Her thoughts were echoed by a string of high-profile commentators, with Mr Kerin, a cultural educator with Sydney 's Metropolitan Local Aboriginal Land Council, facing on-going calls to further explain his views.

He finally broke his silence on the controversy in an interview with NITV on Friday and used the opportunity to accuse four of his chief critics of being on the wrong side of history.

'With all the feedback I think we can sit back and just look at the absolute stupidity and the ignorance of what people are saying,' he said.

'Seeing people like Andrew Bolt, Pauline Hanson, Jacinta Price [and] Warren Mundine [speak out] confirms that I'm on the right path.'

Reflecting on the backlash he attracted in the wake of his controversial remarks, Mr Kerin said there was only one thing he would change about his speech.

'If I was going to do it again I would go a little bit longer, but I wouldn't have changed a word,' he said.

Ms Hanson said Mr Kerin's latest comments would only intensify the growing backlash against the controversial ceremony.

'After watching this news report and hearing the doubling down, I believe even more Aussies will join us in calling out the harmful division these ceremonies are spreading,' she said.

'I am appalled that the genuine concerns of everyday Australians are dismissed as "ignorant" and "stupid".

'We should not be lectured about our own home.'

Ms Hanson has been a long-running critic of the Welcome to Country ritual and has previously called for them to be cancelled at taxpayer-funded events, maintaining Australians do not need to be welcomed to their own homeland.

It was that particular criticism that Mr Kerin addressed in his now infamous Welcome to Country ceremony last weekend.

'Within Australia we have many Aboriginal lands and we refer to our lands as "country". So it's always a welcome to the lands you've gathered on,' Mr Kerin said.

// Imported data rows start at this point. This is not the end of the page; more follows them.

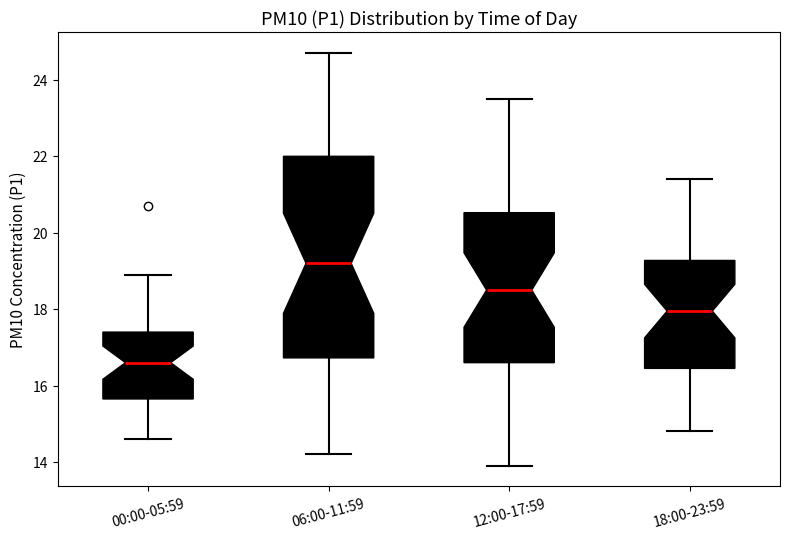

Which box's median line is the lowest?

00:00-05:59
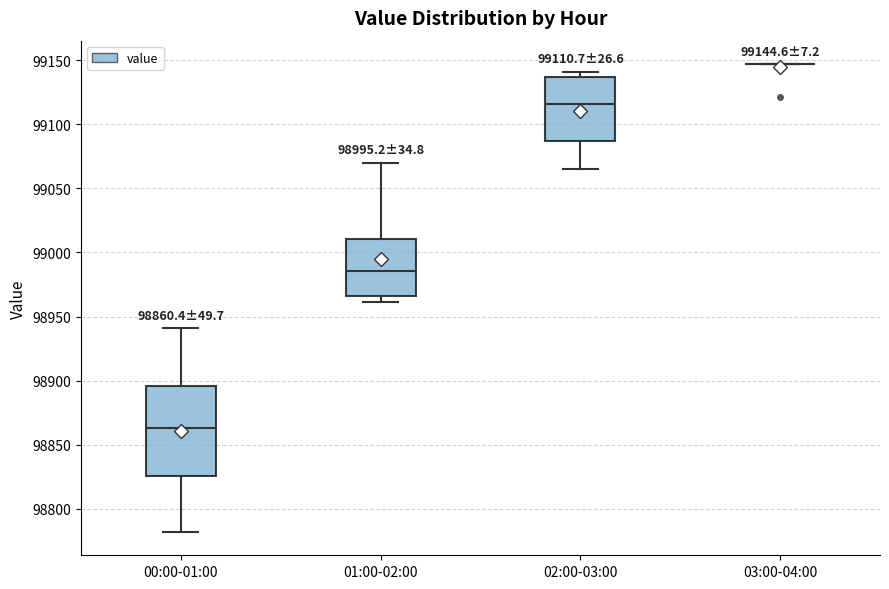

Which box is the tallest, from its lower edge to its upper edge?

00:00-01:00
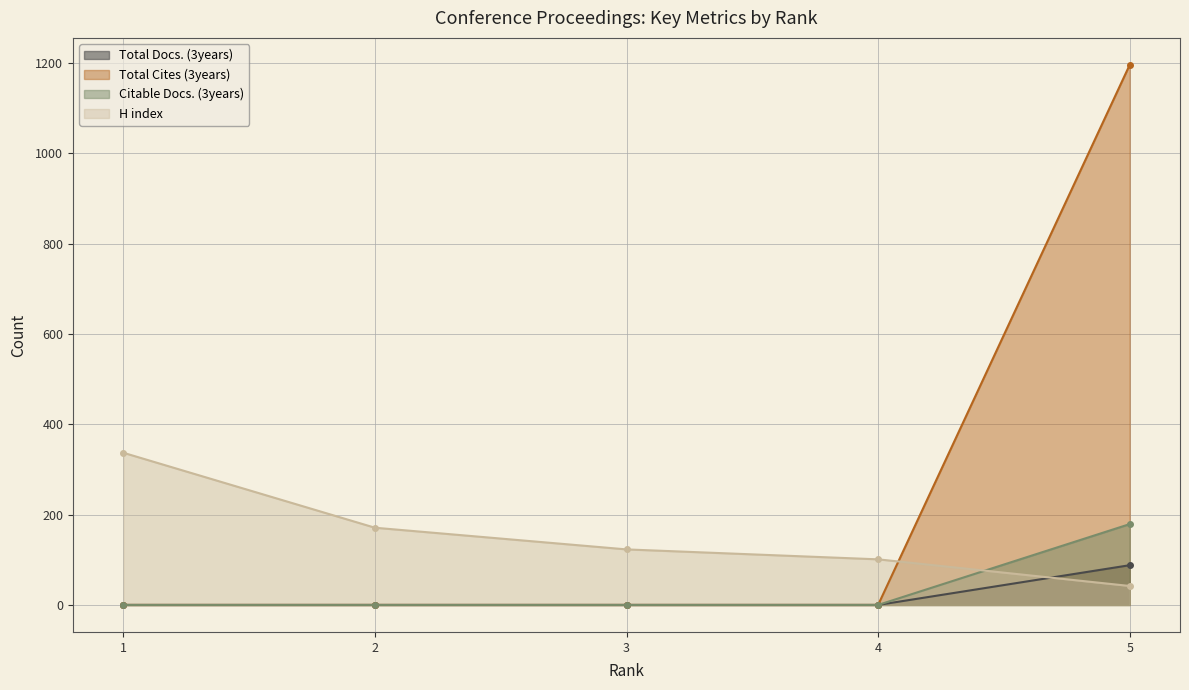

Reading left to right, list all the values displayed in this chart.

Total Docs. (3years): 1=0	2=0	3=0	4=0	5=88
Total Cites (3years): 1=0	2=0	3=0	4=0	5=1196
Citable Docs. (3years): 1=0	2=0	3=0	4=0	5=179
H index: 1=337	2=171	3=123	4=101	5=42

'A Welcome to Country is not a ceremony we've invented to cater for white people.

'It's a ceremony we've been doing for 250,000 years-plus BC - and the BC stands for Before Cook.

'Prior to colonisation, you could get yourself in a lot of trouble for walking on someone else's lands without being welcomed onto those lands.

'So for me it's always an honour to perform this ceremony.'

The speech received a round of applause before Mr Kerin played a short piece on the didgeridoo and then Mimi Velevska sang Advance Australia Fair and the game began.

Besides Ms Hanson, each of the critics that Mr Kerin called out by name appeared on various media outlets to decry his rendition of the ceremony.

'This man gave a Welcome to Country at Saturday's AFL semifinal that just showed that this supposed "traditional ceremony has become an insult to our intelligence,' Mr Bolt said on his broadcast which aired on Tuesday.

'[It] was the most unwelcoming welcome I've ever heard.'

Shadow minister for Indigenous Affairs, Jacinta Nampijinpa Price, told Sky News that she was 'over it' on Sunday.

'There's a whole lot of reinvention of culture taking place [and] it's turning into a bit of a fantasy,' Ms Price said.

'It's got beyond ridiculous and we need to just get back to being Australian again.'

Mr Kerin's final critic that he called out by name, advocate for Indigenous affairs, Mr Mundine, told Melbourne's 3AW Welcome to Country ceremonies were beginning to lose 'their shine'.

'I think this has gone a bit overboard now ... it's just gone crazy,' Mr Mundine said.

'It's been done to death now and it's starting to lose its shine.'

Mr Mundine noted that he had delivered various Welcome to Country addresses himself but that they had been to people who did not live in the country or at nationalisation ceremonies.